• **Problem to solve**
Rewrite the lines from the start of the material through the line containing "Informatii conformitate produs", inclusive, renaming "Interviste" to "Conversazioni" and changing nothing else.

Saved entries
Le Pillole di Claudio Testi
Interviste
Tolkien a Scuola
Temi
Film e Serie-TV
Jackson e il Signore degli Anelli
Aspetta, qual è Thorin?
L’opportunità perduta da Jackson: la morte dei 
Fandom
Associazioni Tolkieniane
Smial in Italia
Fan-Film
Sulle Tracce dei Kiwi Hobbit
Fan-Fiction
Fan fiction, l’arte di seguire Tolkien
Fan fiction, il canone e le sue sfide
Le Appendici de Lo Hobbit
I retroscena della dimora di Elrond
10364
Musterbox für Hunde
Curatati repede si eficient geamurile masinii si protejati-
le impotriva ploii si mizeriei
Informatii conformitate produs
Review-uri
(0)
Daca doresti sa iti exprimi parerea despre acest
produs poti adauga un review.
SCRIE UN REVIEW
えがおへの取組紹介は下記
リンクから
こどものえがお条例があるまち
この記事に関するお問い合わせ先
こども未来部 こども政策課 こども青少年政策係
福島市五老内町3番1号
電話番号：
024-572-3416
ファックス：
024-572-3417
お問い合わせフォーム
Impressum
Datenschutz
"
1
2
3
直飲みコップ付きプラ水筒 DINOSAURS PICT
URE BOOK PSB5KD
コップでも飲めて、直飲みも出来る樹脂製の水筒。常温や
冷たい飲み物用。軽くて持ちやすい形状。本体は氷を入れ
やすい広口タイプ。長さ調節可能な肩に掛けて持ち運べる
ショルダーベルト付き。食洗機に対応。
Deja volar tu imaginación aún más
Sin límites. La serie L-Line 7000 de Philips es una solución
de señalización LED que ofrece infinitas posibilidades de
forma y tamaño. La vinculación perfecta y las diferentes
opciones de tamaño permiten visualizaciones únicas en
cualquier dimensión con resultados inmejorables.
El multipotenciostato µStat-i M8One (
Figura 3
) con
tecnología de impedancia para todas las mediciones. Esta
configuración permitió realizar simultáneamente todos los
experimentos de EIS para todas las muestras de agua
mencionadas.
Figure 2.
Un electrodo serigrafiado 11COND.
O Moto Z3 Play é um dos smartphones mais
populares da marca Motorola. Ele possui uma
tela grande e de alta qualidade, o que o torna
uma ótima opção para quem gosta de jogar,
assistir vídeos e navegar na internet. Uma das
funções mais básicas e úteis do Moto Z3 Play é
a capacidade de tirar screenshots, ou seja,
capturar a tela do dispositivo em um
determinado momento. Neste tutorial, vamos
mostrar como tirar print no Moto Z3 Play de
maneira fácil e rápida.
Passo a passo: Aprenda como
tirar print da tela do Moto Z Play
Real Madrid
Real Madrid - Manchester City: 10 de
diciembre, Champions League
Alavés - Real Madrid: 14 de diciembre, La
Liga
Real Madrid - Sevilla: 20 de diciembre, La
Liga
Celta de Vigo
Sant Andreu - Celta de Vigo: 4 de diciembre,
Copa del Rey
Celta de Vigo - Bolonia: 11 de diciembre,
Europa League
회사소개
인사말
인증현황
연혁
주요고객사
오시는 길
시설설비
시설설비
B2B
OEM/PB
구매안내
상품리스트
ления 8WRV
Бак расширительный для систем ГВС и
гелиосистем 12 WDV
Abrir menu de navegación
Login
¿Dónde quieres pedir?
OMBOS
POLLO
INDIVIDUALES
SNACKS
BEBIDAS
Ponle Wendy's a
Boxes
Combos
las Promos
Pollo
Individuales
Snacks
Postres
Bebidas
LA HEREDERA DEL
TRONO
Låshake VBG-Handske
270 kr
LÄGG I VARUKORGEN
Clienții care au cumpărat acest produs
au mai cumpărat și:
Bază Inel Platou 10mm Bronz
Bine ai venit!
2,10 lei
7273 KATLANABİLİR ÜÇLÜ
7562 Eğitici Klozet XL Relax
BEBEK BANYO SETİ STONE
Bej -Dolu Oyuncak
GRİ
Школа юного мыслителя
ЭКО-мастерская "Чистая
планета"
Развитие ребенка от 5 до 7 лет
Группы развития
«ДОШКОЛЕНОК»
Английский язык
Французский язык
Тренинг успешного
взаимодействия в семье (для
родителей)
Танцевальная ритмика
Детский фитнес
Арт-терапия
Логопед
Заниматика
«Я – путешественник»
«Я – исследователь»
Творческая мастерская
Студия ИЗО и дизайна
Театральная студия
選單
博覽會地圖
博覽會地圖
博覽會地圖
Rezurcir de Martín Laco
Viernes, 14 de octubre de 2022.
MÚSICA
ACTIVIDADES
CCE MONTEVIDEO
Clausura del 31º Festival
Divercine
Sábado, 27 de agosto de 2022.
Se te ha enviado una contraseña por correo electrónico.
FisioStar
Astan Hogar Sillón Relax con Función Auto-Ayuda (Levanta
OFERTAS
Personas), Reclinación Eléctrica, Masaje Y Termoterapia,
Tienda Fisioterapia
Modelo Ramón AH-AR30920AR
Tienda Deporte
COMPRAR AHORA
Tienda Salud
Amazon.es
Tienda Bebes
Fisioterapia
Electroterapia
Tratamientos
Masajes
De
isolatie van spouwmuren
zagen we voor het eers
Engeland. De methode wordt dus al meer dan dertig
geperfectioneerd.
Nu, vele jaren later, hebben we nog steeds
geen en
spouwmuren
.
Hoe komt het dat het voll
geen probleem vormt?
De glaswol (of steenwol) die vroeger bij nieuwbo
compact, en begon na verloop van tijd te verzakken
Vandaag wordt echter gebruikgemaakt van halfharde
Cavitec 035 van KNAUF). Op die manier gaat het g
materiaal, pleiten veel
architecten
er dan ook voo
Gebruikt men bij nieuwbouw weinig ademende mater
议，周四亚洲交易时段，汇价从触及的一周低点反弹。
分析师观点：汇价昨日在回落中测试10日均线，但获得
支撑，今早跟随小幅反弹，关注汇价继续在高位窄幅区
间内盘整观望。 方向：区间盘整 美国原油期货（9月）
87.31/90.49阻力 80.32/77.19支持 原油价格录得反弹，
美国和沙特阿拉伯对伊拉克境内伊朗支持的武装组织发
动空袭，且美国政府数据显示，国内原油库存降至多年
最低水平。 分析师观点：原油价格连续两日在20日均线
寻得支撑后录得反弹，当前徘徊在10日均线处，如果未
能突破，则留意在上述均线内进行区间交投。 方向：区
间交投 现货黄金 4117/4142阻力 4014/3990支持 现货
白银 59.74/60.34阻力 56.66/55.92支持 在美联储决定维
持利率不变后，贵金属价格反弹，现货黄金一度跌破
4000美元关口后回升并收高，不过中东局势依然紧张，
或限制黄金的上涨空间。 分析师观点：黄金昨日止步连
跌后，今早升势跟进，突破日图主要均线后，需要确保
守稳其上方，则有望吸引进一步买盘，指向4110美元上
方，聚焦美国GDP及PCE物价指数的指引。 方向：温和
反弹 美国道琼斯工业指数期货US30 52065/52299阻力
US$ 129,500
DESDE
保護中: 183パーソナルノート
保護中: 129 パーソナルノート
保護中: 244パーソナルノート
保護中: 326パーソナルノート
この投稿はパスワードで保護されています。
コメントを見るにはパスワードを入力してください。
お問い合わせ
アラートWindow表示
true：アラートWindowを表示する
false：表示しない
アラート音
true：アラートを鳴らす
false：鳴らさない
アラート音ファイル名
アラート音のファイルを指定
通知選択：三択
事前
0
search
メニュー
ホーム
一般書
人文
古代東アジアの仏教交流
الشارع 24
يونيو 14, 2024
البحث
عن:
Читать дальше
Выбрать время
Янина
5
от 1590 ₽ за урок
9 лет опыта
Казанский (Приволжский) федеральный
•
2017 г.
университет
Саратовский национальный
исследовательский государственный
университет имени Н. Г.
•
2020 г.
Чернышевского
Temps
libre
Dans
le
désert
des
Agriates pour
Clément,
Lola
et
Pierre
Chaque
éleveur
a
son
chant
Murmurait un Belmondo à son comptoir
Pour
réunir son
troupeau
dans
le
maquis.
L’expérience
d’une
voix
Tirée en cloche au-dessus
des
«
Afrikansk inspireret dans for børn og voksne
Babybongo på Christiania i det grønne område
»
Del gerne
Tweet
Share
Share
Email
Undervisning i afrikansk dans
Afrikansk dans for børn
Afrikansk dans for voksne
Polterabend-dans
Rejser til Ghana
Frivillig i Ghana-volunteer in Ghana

• **Expected output**
Le Pillole di Claudio Testi
Conversazioni
Tolkien a Scuola
Temi
Film e Serie-TV
Jackson e il Signore degli Anelli
Aspetta, qual è Thorin?
L’opportunità perduta da Jackson: la morte dei 
Fandom
Associazioni Tolkieniane
Smial in Italia
Fan-Film
Sulle Tracce dei Kiwi Hobbit
Fan-Fiction
Fan fiction, l’arte di seguire Tolkien
Fan fiction, il canone e le sue sfide
Le Appendici de Lo Hobbit
I retroscena della dimora di Elrond
10364
Musterbox für Hunde
Curatati repede si eficient geamurile masinii si protejati-
le impotriva ploii si mizeriei
Informatii conformitate produs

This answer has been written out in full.